And there, resting awhile, with the assistance of his own pain that had roused him, and the stern sight he saw, the girl assiduously coaxed and fretted, and rubbed his apathetic consciousness, like a cold hand, till it returned at last some vital warmth of understanding. As far as his loosened brain would allow, all the doings of this night came back to him, remotely remembered. Through clouds of intervening suffering he called back his quarrel with the schoolmaster; the words, even, that had been uttered; his horrid plunge over the cliff, and that sickening arrest at the bottom. And before these things had happened, came back to him his love for the girl, and his loss of her; his resolution and his irresolution; his night's packing, and the letters he had received. Even it occurred to him that the big lamp would be still burning—unless its oil were exhausted by now. It was all unreal and incomprehensible, but he remembered it and never doubted. This was no new life, but the old—to whose jagged splinters of breakage he was being so painfully spliced. What a wonder his breakage had n't been beyond all repair! How on earth had he come, neck downwards from that great height—a height it would have sickened him to contemplate jumping—and yet been spared? The mill of his mind ground slowly, by fits and starts, and not over-fine. All its mechanism seemed dislocated and rusty and out of order; in mid-thought it would be brought up suddenly with a horrid jolt that seemed like taking his head off. The noise of its working, too, was almost deafening.

"What are you doing here?" he asked vaguely, all at once, of the girl, who, with one arm about him, was seeing how far he might be trusted to keep his own balance against the cliff. It was a question that had been glimmering at the bottom of his well for some time past—only, so far, he had never been able to perceive clearly why she should not be here as well as anywhere else. But now the strangeness of her presence forced itself upon him.

"I was on the cliff..." she said, speaking in quick gasps, as the result of her exertion, "and heard you fall. At least ... I heard you cry out. You cried out ... did n't you? as you fell."

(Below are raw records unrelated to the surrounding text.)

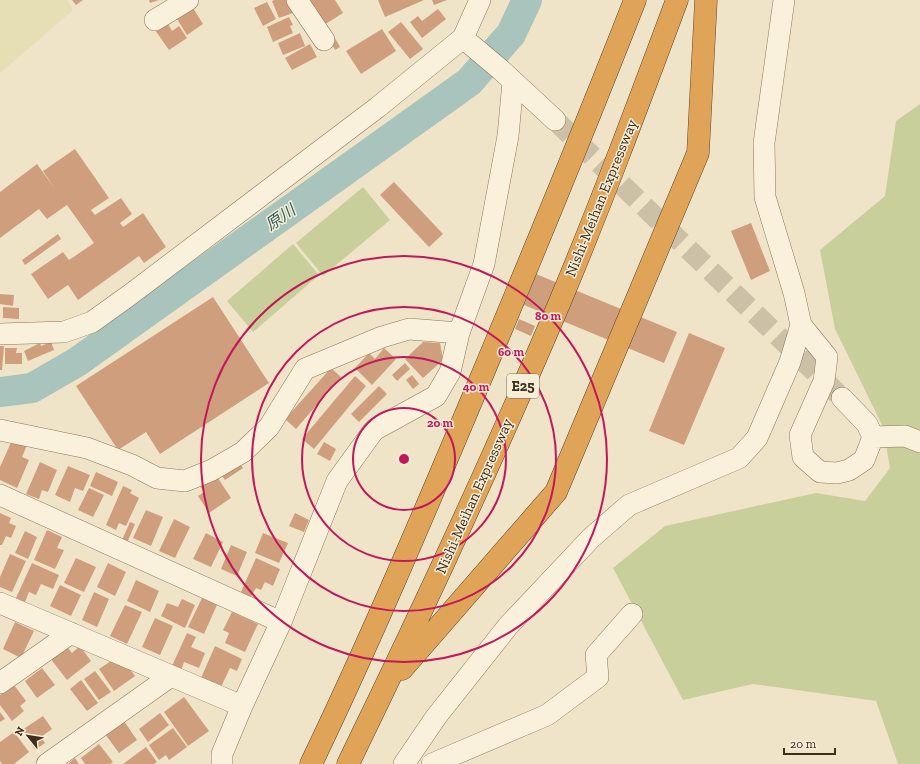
<svg xmlns="http://www.w3.org/2000/svg" width="920" height="764" font-family="'Zilla Slab','Noto Sans JP',serif">
  <style>
    .farmland { fill: #e6deb5 }
    .green { fill: #c9cf9b }
    .lines { fill: none; stroke-linecap: round; stroke-linejoin: round }
    .river { stroke: #a9c4bc; stroke-width: 30 }
    .building { fill: #cf9f7d }
    .minor-tunnel { stroke: #ccc0a6; stroke-width: 21; stroke-dasharray: 21 10; stroke-linecap: butt }
    .minor-casing { stroke: #8d765c; stroke-width: 22 }
    .highway-casing { stroke: #5b4430; stroke-width: 23 }
    .minor { stroke: #faf1dc; stroke-width: 21 }
    .highway { stroke: #e0a458; stroke-width: 22 }
    .ring { fill: none; stroke: #c2185b; stroke-width: 2 }
    .labels { text-anchor: middle; stroke-width: 3; stroke-linejoin: round; paint-order: stroke }
    .shield { fill: #f7eed8; stroke: #756857; stroke-width: 1 }
    .shield-label { font-size: 14px; font-weight: bold; fill: #3d2e20 }
    .street-label { font-size: 15px; fill: #3d2e20; stroke: #f7eed8 }
    .water-label { font-size: 16px; font-style: italic; fill: #2f5d5a; stroke: #f7eed8 }
    .centre { fill: #c2185b; stroke: #f7eed8; stroke-width: 2 }
    .ring-label { font-size: 12px; text-anchor: middle; font-weight: bold; fill: #c2185b; stroke: #f7eed8; stroke-width: 3; stroke-linejoin: round; paint-order: stroke }
  </style>
  <rect width="100%" height="100%" fill="#f0e4c8"/>
  <path class="farmland" d="M0 0H67L73 10 0 73Z"/>
  <path class="green" d="M920 104V764H898L876 701 753 684 683 700 613 568 665 526 816 493 865 501 890 468 883 427 835 329 820 250 885 196 896 121Z
    M363 187 390 220 323 276 296 243Z
    M293 244 319 275 253 332 227 301Z"/>
  <g class="lines">
    <path class="river" d="M0 392 32 388 77 362 469 82 511 34 527 0"/>
  </g>
  <path class="building" d="M72 0H83L76 5Z
    M149 0H159L150 3Z
    M274 0H288L293 13 279 18 272 1Z
    M308 0H335L343 13 324 25Z
    M378 0H424L385 17Z
    M432 0H447L434 5Z
    M267 2 276 19 263 26 254 8Z
    M193 8 203 24 187 35 177 19Z
    M438 9 446 19 422 38 410 22 418 16 422 21Z
    M289 17 293 25 290 26 293 33 273 42 267 27Z
    M167 22 172 31 179 26 187 38 169 50 155 30Z
    M401 22 423 49 410 59 388 32Z
    M382 29 396 51 361 74 346 51Z
    M300 33 305 46 283 55 278 43Z
    M335 38 340 47 335 50 330 41Z
    M310 44 317 57 292 70 285 58Z
    M75 149 109 198 91 210 95 215 121 198 132 214 120 223 123 227 143 213 166 247 144 263 139 256 78 300 68 285 48 299 31 274 63 252 69 260 94 243 67 205 47 219 39 209 0 238V192L37 164 55 189 43 171Z
    M394 182 443 234 429 247 380 195Z
    M751 223 770 271 751 280 731 231Z
    M58 234 61 239 25 265 22 260Z
    M536 274 677 332 664 363 524 305Z
    M0 294 14 295 13 306 0 304Z
    M213 297 269 383 160 454 146 432 118 450 76 386Z
    M3 307 19 308V319L3 318Z
    M519 319 535 326 531 336 515 329Z
    M689 333 725 348 684 445 649 431Z
    M51 342 54 350 28 361 24 351 40 343 41 346Z
    M423 342 440 343 443 360 423 378 405 359Z
    M0 346H4L2 370H0Z
    M5 348H17L16 353H22V364H5Z
    M384 348 396 359 372 385 355 368 369 353 375 359Z
    M405 363 410 369 397 381 392 375Z
    M331 368 341 377 296 429 285 419Z
    M412 375 419 384 413 389 406 380Z
    M355 376 366 386 314 449 302 439Z
    M379 386 387 394 359 422 351 414Z
    M13 438 27 445 22 457 29 460 17 488 0 480V467Z
    M324 442 336 449 330 461 317 454Z
    M237 459 243 468 225 480 219 472Z
    M40 462 57 470 48 492 42 490 39 499 26 494Z
    M68 466 90 475 83 491 75 488 70 502 55 495Z
    M96 472 118 482 112 496 90 486Z
    M216 475 231 498 209 513 198 496 204 492 200 486Z
    M123 486 132 490 130 493 139 498 126 526 119 523 116 530 106 525Z
    M89 488 104 495 93 517 78 510Z
    M146 510 163 517 151 546 133 538Z
    M0 513 11 518 9 523 16 526 11 538 6 536 2 545H0Z
    M295 513 309 520 304 532 289 526Z
    M174 519 190 527 175 558 159 551Z
    M130 522 135 524 127 543 122 540Z
    M47 530 62 537 57 548 64 550 55 569 34 560Z
    M25 531 37 537 28 559 15 553Z
    M206 533 223 542 211 567 193 559Z
    M263 533 288 543 279 563 255 553Z
    M231 545 247 552 237 576 221 569Z
    M10 554 26 561 12 592 0 587V577Z
    M76 558 96 567 84 592 64 583Z
    M256 558 280 569 273 586 265 582 261 590 256 588 251 597 241 592Z
    M32 563 59 575 53 589 41 584 36 595 29 592 25 602 16 598Z
    M108 563 126 572 115 596 97 587Z
    M136 580 159 591 150 612 127 601Z
    M60 585 81 595 71 616 50 606Z
    M94 592 109 599 97 627 82 620Z
    M202 598 217 605 204 634 188 627Z
    M182 599 195 605 185 628 161 616 167 603 178 607Z
    M125 605 142 612 127 644 110 636Z
    M232 612 258 624 245 652 225 643 229 633 223 630Z
    M155 618 173 626 160 655 142 647Z
    M15 622 34 631 21 658 3 649Z
    M187 633 196 637 191 647 205 653 199 668 184 662 181 671 172 666Z
    M66 645 72 653 80 646 91 661 67 680 50 658Z
    M215 646 242 659 237 671 230 668 221 687 201 678Z
    M114 659 129 668 135 676 114 691 99 669Z
    M42 668 55 685 37 698 25 681Z
    M95 671 111 692 99 700 84 679Z
    M81 680 98 703 87 711 70 689Z
    M14 685 26 701 20 706 24 711 12 721 0 705V695Z
    M184 697 209 731 188 746 164 712Z
    M0 712 5 719 0 722Z
    M160 713 169 725 148 742 139 729Z
    M43 716 52 729 41 737 45 743 35 750 22 730Z
    M124 721 137 740 119 753 105 734Z
    M173 728 187 747 169 760 166 755 159 760 149 745Z
    M14 732 29 752 14 764H2L0 761V742Z
    M99 744 113 762 110 764H85L81 758Z
    M146 747 157 762 154 764H123Z
    M75 758 79 764H68Z"/>
  <g class="lines">
    <path class="minor-tunnel" d="M555 120 842 398"/>
    <g class="minor-casing">
      <path id="minor" d="M297 0 324 40
        M784 0 764 143 765 197 794 293 801 325 827 357 824 381 800 435 803 457 820 472 837 473 849 470 864 460 873 437 867 424 842 398
        M155 20 188 0
        M463 38 501 70 555 120
        M0 334 64 332 92 322 131 294 378 107 463 38 480 0
        M0 430 87 448 132 465 157 478 185 481 212 470 243 452 269 427 305 369 382 337 409 329 459 333
        M873 437 905 436 920 442
        M0 495 281 622
        M0 603 242 706
        M0 683 71 633
        M47 764 171 676
        M222 764V754L242 706 281 622 337 481 374 430 436 396 450 372 459 333 484 264 508 136 513 82
        M404 764 436 717 508 626 591 538 629 505 739 458 757 438 790 362 801 325
        M432 764 547 715 598 677 596 655 632 614"/>
    </g>
    <g class="highway-casing">
      <path id="highway" d="M402 669 556 492 698 153 706 0
        M311 764C370 641 423 516 476 390 530 261 584 131 635 0
        M348 764C422 612 493 459 559 304 601 204 639 102 677 0"/>
    </g>
    <use href="#minor" class="minor"/>
    <use href="#highway" class="highway"/>
  </g>
  <g class="ring">
    <circle cx="404" cy="459" r="51"/>
    <circle cx="404" cy="459" r="102"/>
    <circle cx="404" cy="459" r="152"/>
    <circle cx="404" cy="459" r="203"/>
  </g>
  <g class="labels">
    <rect class="shield" x="507" y="374" width="32" height="24" rx="3"/>
    <g class="shield-label">
      <text x="523" y="391">E25</text>
    </g>
    <g class="street-label">
      <text transform="translate(601 198) rotate(-68)" y="5">Nishi-Meihan Expressway</text>
      <text transform="translate(474 496) rotate(-66)" y="5">Nishi-Meihan Expressway</text>
    </g>
    <g class="water-label">
      <text transform="translate(280 217) rotate(-35)" y="6">原川</text>
    </g>
  </g>
  <circle cx="404" cy="459" r="6" class="centre"/>
  <g class="ring-label">
    <text x="548" y="320">80 m</text>
    <text x="511" y="356">60 m</text>
    <text x="476" y="391">40 m</text>
    <text x="440" y="427">20 m</text>
  </g>
  <g transform="translate(28 736) rotate(300)" stroke="#f7eed8" stroke-width="3" paint-order="stroke">
  <path d="M0-3L7 15L0 10L-7 15Z" fill="#3d2e20"/>
  <text y="-6" font-size="11" font-weight="bold" text-anchor="middle" fill="#3d2e20">N</text>
  </g>
  <path d="M784 748v6h51v-6" fill="none" stroke="#3d2e20" stroke-width="2"/>
  <text x="790" y="748" font-size="12" fill="#3d2e20" stroke="#f7eed8" stroke-width="3" paint-order="stroke">20 m</text>
</svg>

"Yes..." he admitted slowly, for the mills of thought were grinding again, and he knew whose cry had brought him succor. Murderous, cowardly cur! Friction of anger set up in his mind and heated him—who knows? ... perhaps for his own good. Anything, only to rouse him.

The girl shuddered at that cry's remembrance.

"... I heard you. I was by the boat ... and I knew something dreadful had happened ... and ran back, and looked over the cliff ... and saw you, and scrambled down to you. But we must n't waste time. Not a moment. If once the tide gets over here.... Do you think you can let me leave you ... for a minute? I must find a way up the cliff. So." She withdrew her hand from him, holding it outstretched, however, for a moment, with fingers close upon him, in case he might show any dangerous subsidence. But he did not. "Are you all right now? Do you think you can keep just like that?"

He assured her he was all right, and could keep just like that. He was by no means convinced in his own mind that such was the case, but he felt his acquiescence due to the girl, and gave it.

And she, with a final adjusting touch of finger, that was a caress all told, consigned him timidly to his own insecure care, and turned her energy upon the cliff.

Even as she looked up its black, forbidding side, smooth and sheer, and clayey with the recent rains—and remembered the desperate abandon of her descent—her heart forsook her. Calmly, first of all—trying to stimulate her bosom to courage by deliberateness of action—she sought of the cliff for some mode of ascent; desperately, after awhile, when none forthcame, flinging herself at the slimy earth, kicking with feet for a foothold—that slid down with her when she used it, as though she had been trying to scale butter; tearing with her hands at straggling tufts of grass, that pulled out by the wet roots, soft and sodden—struggling, scrambling, fighting.

And at last the fearful truth was borne in upon her—or perhaps, more accurately, the seal was put upon the truth that her bosom had secreted when she sacrificed herself over the cliff-edge for this man's saving—and with tears, not of terror, but of bitter defeat, she came back to him. Oh, the agony of that confession! Yet with death so close upon them, it was no moment to offer the cup of false hopes. However she tried to screen the knowledge from him, death would shortly tell him everything.